Researchers have identified a gene abnormality in Chromosome 6 as the genetic cause for one form of sudden infant death syndrome, a disease that causes sudden deaths of some 3,000 infants a year in the US.
The researchers, from the Translational Genomics Research Institute in Phoenix, and the Clinic for Special Children in Strasburg, Pennsylvania, analyzed DNA from four infants and their parents, siblings, and other family members using Affymetrix SNP arrays. Their findings were published this week online in the Proceedings of the National Academy of Sciences.

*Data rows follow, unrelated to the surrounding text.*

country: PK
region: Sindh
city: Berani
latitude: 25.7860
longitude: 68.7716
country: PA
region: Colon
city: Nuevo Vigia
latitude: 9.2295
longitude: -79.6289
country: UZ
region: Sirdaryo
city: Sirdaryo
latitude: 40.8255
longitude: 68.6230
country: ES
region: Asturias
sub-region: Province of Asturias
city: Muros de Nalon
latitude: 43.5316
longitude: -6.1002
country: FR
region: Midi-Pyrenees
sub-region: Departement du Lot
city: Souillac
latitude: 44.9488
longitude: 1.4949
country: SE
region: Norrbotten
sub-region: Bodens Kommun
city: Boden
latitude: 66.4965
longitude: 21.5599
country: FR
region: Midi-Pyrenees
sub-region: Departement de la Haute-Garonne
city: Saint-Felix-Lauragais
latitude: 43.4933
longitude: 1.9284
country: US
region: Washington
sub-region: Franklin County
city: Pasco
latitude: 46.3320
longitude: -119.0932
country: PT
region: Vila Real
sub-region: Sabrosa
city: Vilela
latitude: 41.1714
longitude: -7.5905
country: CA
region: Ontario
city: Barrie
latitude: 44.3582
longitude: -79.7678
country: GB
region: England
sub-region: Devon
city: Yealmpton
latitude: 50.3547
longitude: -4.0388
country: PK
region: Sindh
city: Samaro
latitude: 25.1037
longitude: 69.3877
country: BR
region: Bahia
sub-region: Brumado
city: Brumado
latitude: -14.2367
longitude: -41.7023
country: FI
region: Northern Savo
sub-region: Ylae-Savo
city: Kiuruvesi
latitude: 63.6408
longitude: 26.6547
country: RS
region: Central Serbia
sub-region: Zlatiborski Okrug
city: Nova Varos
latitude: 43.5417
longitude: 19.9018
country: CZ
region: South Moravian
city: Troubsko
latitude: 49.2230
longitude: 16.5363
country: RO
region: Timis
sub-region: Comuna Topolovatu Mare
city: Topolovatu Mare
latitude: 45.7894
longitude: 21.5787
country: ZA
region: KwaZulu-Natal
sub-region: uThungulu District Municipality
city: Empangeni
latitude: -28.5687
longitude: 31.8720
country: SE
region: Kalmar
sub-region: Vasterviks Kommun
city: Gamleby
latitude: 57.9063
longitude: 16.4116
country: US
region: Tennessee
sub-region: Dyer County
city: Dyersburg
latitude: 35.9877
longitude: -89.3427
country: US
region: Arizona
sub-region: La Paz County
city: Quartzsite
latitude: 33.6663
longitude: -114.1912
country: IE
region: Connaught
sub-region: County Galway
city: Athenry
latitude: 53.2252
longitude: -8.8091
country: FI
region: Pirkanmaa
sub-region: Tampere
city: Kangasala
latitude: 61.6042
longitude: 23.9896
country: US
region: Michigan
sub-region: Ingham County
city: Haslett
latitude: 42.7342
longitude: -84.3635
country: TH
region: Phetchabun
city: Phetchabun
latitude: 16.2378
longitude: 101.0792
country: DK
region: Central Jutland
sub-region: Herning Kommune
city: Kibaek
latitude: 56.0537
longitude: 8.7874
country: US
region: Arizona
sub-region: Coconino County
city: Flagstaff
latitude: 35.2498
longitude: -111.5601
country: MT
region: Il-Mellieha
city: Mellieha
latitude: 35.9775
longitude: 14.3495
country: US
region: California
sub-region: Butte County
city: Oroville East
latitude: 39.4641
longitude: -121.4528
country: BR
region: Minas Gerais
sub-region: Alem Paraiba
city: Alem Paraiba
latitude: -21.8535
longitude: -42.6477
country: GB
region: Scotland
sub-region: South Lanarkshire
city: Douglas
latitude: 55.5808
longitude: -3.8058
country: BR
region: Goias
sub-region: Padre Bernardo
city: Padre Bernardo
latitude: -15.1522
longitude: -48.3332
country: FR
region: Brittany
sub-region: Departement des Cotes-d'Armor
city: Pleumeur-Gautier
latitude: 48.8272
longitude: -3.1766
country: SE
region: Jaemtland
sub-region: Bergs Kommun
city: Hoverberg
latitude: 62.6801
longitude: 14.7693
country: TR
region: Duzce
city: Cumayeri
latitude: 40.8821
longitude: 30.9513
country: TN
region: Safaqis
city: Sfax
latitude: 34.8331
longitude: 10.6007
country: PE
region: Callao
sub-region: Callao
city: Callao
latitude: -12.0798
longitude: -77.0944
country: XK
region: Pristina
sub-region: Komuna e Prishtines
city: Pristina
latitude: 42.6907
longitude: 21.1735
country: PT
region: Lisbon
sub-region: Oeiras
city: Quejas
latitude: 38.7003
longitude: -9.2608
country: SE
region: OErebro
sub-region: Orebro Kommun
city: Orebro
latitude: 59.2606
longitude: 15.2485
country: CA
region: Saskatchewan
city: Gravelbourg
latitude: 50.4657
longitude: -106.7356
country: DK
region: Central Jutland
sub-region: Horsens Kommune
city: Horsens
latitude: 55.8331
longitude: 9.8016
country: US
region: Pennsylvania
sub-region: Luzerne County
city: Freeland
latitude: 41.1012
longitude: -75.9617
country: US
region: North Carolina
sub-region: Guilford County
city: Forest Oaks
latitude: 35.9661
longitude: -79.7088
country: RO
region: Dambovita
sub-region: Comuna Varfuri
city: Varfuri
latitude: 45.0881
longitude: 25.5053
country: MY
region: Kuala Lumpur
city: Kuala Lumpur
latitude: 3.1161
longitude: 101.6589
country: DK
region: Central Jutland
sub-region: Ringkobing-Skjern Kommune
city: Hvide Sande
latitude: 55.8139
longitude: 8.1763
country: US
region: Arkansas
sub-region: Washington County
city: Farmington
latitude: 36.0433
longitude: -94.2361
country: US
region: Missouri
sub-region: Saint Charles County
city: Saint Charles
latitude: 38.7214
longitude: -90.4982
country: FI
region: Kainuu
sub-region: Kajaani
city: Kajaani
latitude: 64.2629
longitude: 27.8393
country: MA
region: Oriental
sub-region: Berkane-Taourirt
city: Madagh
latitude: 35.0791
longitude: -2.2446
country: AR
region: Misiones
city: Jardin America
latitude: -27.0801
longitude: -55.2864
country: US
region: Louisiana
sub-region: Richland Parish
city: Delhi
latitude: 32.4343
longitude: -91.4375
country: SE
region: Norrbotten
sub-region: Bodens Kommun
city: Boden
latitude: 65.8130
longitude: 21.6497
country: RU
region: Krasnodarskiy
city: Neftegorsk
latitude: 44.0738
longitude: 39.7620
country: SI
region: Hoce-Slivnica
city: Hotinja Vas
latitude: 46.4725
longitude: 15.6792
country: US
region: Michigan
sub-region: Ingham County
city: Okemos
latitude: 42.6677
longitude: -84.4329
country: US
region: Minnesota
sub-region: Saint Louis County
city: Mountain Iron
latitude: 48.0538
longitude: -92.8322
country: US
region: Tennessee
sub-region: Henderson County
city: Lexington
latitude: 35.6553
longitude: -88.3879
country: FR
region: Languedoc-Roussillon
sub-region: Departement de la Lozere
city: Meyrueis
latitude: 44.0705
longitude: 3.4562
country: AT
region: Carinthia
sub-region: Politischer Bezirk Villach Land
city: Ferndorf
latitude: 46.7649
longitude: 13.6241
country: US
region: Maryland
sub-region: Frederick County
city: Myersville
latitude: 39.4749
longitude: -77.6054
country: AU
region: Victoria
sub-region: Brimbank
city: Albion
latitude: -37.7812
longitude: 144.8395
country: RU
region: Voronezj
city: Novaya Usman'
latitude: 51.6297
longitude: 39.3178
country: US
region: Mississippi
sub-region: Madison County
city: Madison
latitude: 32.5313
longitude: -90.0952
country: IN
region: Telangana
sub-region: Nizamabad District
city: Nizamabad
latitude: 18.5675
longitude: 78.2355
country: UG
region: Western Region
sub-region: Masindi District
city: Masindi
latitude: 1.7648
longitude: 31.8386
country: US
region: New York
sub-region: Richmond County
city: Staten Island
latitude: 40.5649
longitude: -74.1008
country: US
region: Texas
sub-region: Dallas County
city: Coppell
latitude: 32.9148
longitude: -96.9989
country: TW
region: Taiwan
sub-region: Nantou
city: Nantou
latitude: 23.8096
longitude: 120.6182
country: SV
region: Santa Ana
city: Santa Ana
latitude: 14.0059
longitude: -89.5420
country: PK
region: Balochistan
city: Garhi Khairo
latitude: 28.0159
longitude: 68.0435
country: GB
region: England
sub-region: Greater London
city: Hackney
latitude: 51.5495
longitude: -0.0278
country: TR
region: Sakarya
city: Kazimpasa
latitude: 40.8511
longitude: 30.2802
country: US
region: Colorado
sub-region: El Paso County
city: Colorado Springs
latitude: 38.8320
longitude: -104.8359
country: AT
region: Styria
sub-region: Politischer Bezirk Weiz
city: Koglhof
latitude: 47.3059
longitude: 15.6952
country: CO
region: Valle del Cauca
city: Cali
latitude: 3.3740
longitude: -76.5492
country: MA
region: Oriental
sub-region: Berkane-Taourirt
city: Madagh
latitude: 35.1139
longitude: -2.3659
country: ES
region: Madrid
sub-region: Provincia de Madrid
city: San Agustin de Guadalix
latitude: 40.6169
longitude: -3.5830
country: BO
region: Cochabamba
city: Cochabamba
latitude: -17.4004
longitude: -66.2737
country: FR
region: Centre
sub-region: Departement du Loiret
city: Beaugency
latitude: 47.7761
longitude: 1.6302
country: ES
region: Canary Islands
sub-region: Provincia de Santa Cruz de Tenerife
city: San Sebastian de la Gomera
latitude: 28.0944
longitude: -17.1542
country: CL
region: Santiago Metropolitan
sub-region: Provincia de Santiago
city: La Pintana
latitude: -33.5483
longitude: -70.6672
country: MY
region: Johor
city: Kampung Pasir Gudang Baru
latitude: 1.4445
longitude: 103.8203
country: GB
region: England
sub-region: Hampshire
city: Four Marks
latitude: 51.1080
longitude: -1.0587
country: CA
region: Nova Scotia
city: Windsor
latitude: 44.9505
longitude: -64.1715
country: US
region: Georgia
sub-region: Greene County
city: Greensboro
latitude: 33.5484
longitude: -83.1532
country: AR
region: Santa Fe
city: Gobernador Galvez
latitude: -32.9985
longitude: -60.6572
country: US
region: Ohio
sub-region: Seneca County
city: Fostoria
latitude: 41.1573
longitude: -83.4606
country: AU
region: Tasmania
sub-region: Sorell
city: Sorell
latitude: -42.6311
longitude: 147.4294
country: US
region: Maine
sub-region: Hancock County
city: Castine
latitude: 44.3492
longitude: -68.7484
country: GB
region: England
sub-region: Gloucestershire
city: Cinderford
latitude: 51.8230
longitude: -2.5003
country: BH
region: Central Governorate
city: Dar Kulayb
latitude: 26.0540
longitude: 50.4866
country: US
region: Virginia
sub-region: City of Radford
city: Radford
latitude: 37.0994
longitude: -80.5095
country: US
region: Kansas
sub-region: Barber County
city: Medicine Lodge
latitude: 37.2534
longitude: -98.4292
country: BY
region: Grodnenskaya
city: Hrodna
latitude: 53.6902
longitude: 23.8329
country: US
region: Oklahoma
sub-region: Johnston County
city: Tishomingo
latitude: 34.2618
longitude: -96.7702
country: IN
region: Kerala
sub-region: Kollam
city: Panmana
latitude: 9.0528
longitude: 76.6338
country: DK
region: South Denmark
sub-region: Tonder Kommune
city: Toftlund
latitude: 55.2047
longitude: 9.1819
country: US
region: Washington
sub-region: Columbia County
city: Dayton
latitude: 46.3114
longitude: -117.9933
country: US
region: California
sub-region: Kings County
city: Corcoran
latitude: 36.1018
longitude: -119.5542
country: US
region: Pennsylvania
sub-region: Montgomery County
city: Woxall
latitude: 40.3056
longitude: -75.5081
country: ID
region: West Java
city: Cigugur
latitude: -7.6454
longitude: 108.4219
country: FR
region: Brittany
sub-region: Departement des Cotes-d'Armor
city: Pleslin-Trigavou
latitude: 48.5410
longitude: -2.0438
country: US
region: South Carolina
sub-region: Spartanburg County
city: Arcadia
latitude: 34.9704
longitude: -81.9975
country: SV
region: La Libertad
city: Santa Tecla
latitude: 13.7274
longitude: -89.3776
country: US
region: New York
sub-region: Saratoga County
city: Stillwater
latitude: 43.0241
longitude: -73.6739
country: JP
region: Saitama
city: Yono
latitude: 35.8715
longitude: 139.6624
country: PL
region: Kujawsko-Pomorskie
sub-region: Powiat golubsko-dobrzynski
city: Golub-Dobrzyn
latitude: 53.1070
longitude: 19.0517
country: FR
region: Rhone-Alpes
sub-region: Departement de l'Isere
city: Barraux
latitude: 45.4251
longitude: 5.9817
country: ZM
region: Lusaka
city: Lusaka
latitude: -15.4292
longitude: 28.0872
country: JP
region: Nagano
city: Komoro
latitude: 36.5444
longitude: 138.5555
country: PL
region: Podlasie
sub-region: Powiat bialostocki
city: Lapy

With the arrays, which each examine 11,555 SNPs, the researchers were able to narrow down the genetic abnormality to the region of Chromosome 6. Then, using other information about genes known to be linked to the syndrome, they selected a gene, TSPYL, for sequencing in the patients. Sequencing of this gene revealed that all affected infants had two abnormal copies, and that parents carried the alteration. The gene is expressed both in the brainstem and the testes. The researchers have named the new form sudden infant death with dysgenesis of testes, or SIDDT.
“This is one of the first genetic sub-classifications of SIDS,” Dietrich Stephan, the paper’s senior author and director of neurogenomics at TGen, said in a statement. “And it’s going to be helpful in offering parents answers for sudden infant deaths, recognizing predisposition early, and hopefully saving a number of these babies.”
The researchers identified patients with this sub-classification, SIDDT, in a small Old Order Amish community in central Pennsylvania. Over two generations, nine families from this community had lost twenty-one infants to SIDS, before the age of 12 months.
Stephan said the researchers will next study the relationship of TSPYL mutations or polymorphisms to SIDS in the general population, and later will examine the effects of this gene on normal control of breathing and heart rate in premature infants.